„Wer uns kennenlernt, vergisst uns nicht“

Ein Artikel von:
Ulrike Lunacek

Auch mir ging es so, damals im Jahr 1985, vor fast 40 Jahren – und deshalb wollte ich die Organización Femenina Popular (OFP) heuer im Rahmen einer Kolumbienreise wieder besuchen. Aufwühlend, was sie in diesen vier Jahrzehnten alles erkämpft, erlitten, erlebt, erreicht haben, die Frauen der OFP in Barrancabermeja, Kolumbien.

„Wir haben im Rahmen der Befreiungstheologie – unsere Basis von Anfang an, seit 1972 – unsere eigenen, sehr starken Arbeitsmethoden aufgebaut“, erzählt uns Yolanda Becerra Vega1 bei unserem Besuch Ende Jänner. Sie ist seit vielen Jahren Direktorin und diejenige, die Ende der 1980er Jahre den Mut hatte, den Weg der OFP in die Unabhängigkeit von der katholischen Kirche voranzutreiben – was im Übrigen auch die befreiungstheologischen Priester der dortigen Kirche befürworteten, zu sehr wussten sie, dass auch die Kirche in diesem von (Para-)Militär und Guerrilla umkämpften Gebiet keine Sicherheit bot.

„Es ging und geht uns darum, nachhaltige Netze zu weben, die Gesellschaft zu transformieren – und immer klar zu wissen, was das Ziel ist, auch wenn der Weg noch nicht gebaut ist. Die OFP hat diese starke Anziehungskraft: Wer uns kennenlernt, vergisst uns nicht“, so Yolanda. Auch in den dramatischsten Zeiten ihrer Existenz – das waren vor allem die Jahre zwischen 1996 und etwa 2010, als die Paramilitärs die Region „eingenommen hatten“, wie Yolanda erzählt, sei es ihnen gelungen, immer „aus der Asche etwas zu bauen.

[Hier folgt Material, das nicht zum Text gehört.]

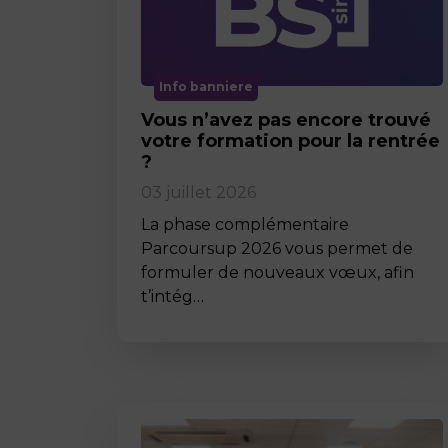
Info banniere
Vous n’avez pas encore trouvé
votre formation pour la rentrée
?
03 juillet 2026
La phase complémentaire
Parcoursup 2026 vous permet de
formuler de nouveaux vœux, afin
t’intég…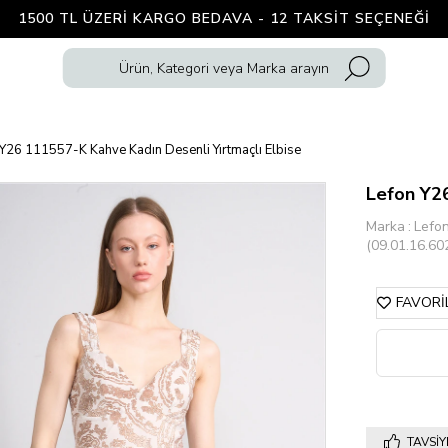
1500 TL ÜZERI KARGO BEDAVA - 12 TAKSIT SEÇENEĞI
Y26 111557-K Kahve Kadın Desenli Yırtmaçlı Elbise
Lefon Y26
Marka
:
Lefo
(09.01.16.60
FAVORI
TAVSIY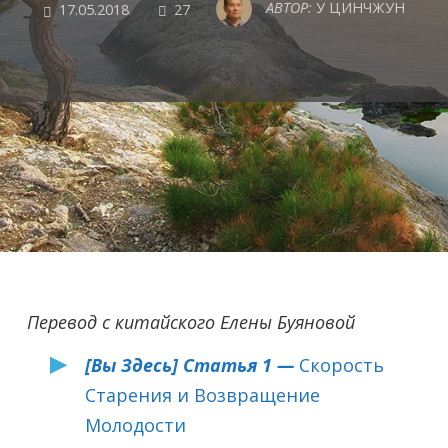
COMMENTS
АВТОР:
У ЦИНЧЖУН
17.05.2018
27
Перевод с китайского Елены Буяновой
[Вы Здесь] Статья 1 —
Скорость
Старения и Возвращение
Молодости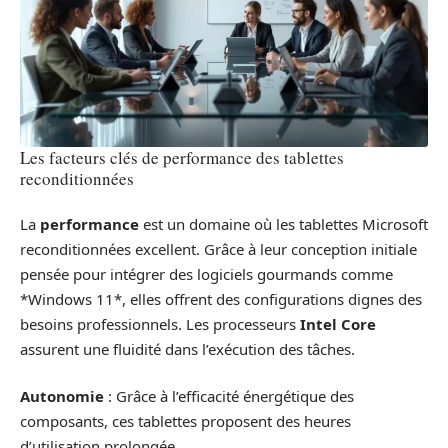
Les facteurs clés de performance des tablettes
reconditionnées
La
performance
est un domaine où les tablettes Microsoft
reconditionnées excellent. Grâce à leur conception initiale
pensée pour intégrer des logiciels gourmands comme
*Windows 11*, elles offrent des configurations dignes des
besoins professionnels. Les processeurs
Intel Core
assurent une fluidité dans l’exécution des tâches.
Autonomie
: Grâce à l’efficacité énergétique des
composants, ces tablettes proposent des heures
d’utilisation prolongée.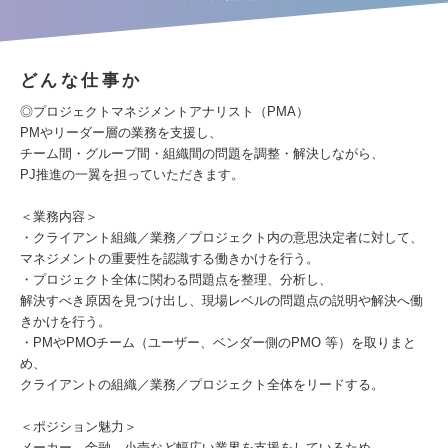
どんな仕事か
◎プロジェクトマネジメントアナリスト（PMA）
PMやリーダー層の業務を⽀援し、
チーム間・グループ間・組織間の問題を調整・解決しながら、
PJ推進の⼀翼を担っていただきます。
＜業務内容＞
・クライアント組織／業務／プロジェクト内の意思決定者に対して、
マネジメントの重要性を認識する働きかけを⾏う。
・プロジェクト全体に関わる問題点を整理、分析し、
解決すべき原因を⾒つけ出し、現場レベルの問題点の説明や解決へ働
きかけを⾏う。
・PMやPMOチーム（ユーザー、ベンダー側のPMO 等）を取りまと
め、
クライアントの組織／業務／プロジェクト全体をリードする。
＜ポジション魅⼒＞
メーカー、⾦融、⼩売など幅広い業界を⽀援をしているため、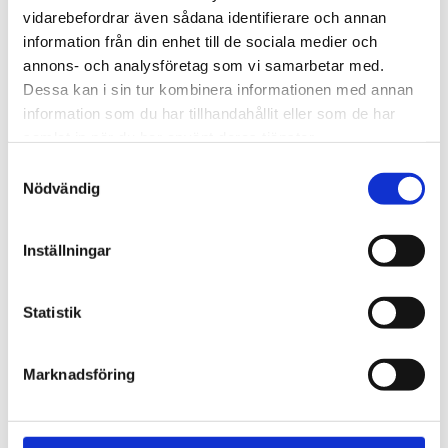
vidarebefordrar även sådana identifierare och annan
information från din enhet till de sociala medier och
30 dagars öppet köp - gäller ej företagskunder eller beställningsvaror
annons- och analysföretag som vi samarbetar med.
Dessa kan i sin tur kombinera informationen med annan
information som du har tillhandahållit eller som de har
samlat in när du har använt deras tjänster.
VISA ALLT INOM SIDOBORD
Samtyckesval
Nödvändig
SE HELA VARUMÄRKET
Inställningar
Statistik
Du kanske också gillar
Marknadsföring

In diesem lebensfeindlichen Kontext – bewaffneter Konflikt, Krieg, Kämpfe um Land, Armut – konnte die OFP geboren werden, wir sind mit ihr gewachsen und werden jetzt auch alt“, sagt sie mit einem Lachen.

„In Kolumbien gibt es überall dort Konflikte, wo es Reichtum gibt, Reichtum an Ressourcen, an Land und an Menschen“, sagt sie. Und die Region des Magdalena Medio, rund um den wichtigsten und längsten Fluss des Landes, hat alle drei: die Hauptstadt der Region, Barrancabermeja, war und ist die Stadt mit der wichtigsten Erdölförderung – kein Wunder, dass hier auch seit 1923 eine der stärksten Gewerkschaften beheimatet ist, die Unión Sindical Obrera de la Industria del Petroleo (USO). In der Region gibt es auch einiges an Bergbau: Kohle, Uran, Gold u. a. m. Und die Frage nach dem Landbesitz – Großgrundbesitz (Viehzucht, auch in Kolumbien wird sehr gerne Fleisch gegessen) versus Kleinbäuerinnen und -bauern ist hier ebenso virulent.

In den heftigsten Jahren ihrer Existenz waren die „Häuser der Frauen“ (sie hatten in den stärksten Zeiten vier) immer Zufluchtsstätte. Die OFP war diejenige Organisation, die damals den gemeinsamen Widerstand mit Kirche, Frauenorganisationen, Gewerkschaften und Bäuer_innen anführte. „Wir Frauen wurden die Protagonistinnen im Kampf um Land und für das Leben. Drei unserer Compañeras wurden umgebracht. Wir wurden verfolgt, bedroht und gefoltert. In dieser Situation wurden unsere Häuser zu einer humanitären Bleibe, vor allem Jugendliche, aber auch ganze Familien, die bedroht wurden und die ihre Häuser innerhalb von wenigen Stunden verlassen mussten, fanden in unseren Häusern Schutz. Wir konnten viele Leben retten, z. B. indem wir einigen über Botschaften sicheres Geleit ins Exil ermöglichten, oder dass sie in andere Teile des Landes flüchten konnten. Und da die Paramilitärs wussten, dass die OFP international anerkannt war und unterstützt wurde, wagten sie es nicht, in die Sitze der OFP einzudringen“, erzählt Yolanda.